また、50歳以上の従業員を対象としたキャリア研修を実施し、早い段階からのキャリア自律を促している。社内での継続雇用にとどまらず、他社への再就職支援、継続的な業務委託契約、起業支援、社会貢献事業への従事など、定年後の就業機会として幅広い選択肢を提示している点も特徴だ。
次いで、4位は大和ハウス工業、すかいらーくホールディングス、商船三井、サントリーホールディングス、アズビル、日本光電の6社が同率でランクインした。
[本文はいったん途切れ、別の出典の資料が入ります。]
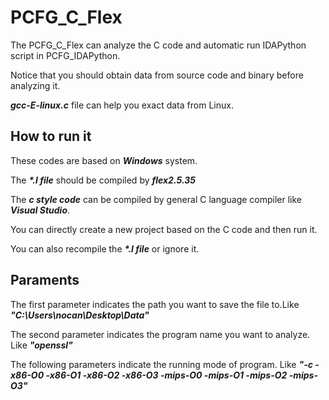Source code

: # PCFG_C_Flex
The PCFG_C_Flex can analyze the C code and automatic run IDAPython script in PCFG_IDAPython.

Notice that you should obtain data from source code and binary before analyzing it.

***gcc-E-linux.c*** file can help you exact data from Linux.

## How to run it
These codes are based on ***Windows*** system.

The ***\*.l file*** should be compiled by ***flex2.5.35*** 

The ***c style code*** can be compiled by general C language compiler like ***Visual Studio***.

You can directly create a new project based on the C code and then run it.

You can also recompile the ***\*.l file***  or ignore it. 

## Paraments
The first parameter indicates the path you want to save the file to.Like ***"C:\Users\nocan\Desktop\Data\"***

The second parameter indicates the program name you want to analyze. Like ***"openssl"***

The following parameters indicate the running mode of program. Like ***"-c -x86-O0 -x86-O1 -x86-O2 -x86-O3 -mips-O0 -mips-O1 -mips-O2 -mips-O3"***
シニア活躍推進は「貴重な戦力としての活用」フェーズに
全体傾向として、シニアの処遇を現役時代と同等に近づけるという大きなトレンドが見て取れる。また、業種別に見ると建設業や機械・電気機器といった製造業が目立ち、技術や熟練ノウハウの伝承が急務である業界では先駆的に取り組みを進めているのだろう。
シニア活躍推進は「福祉的な雇用確保」から「貴重な戦力としての活用」へとフェーズが変わった。今後、選択定年や業務委託、起業支援といった、個人のライフスタイルに合わせた働き方をどこまで提示できるかが、シニア人材を引きつけるカギになるだろう。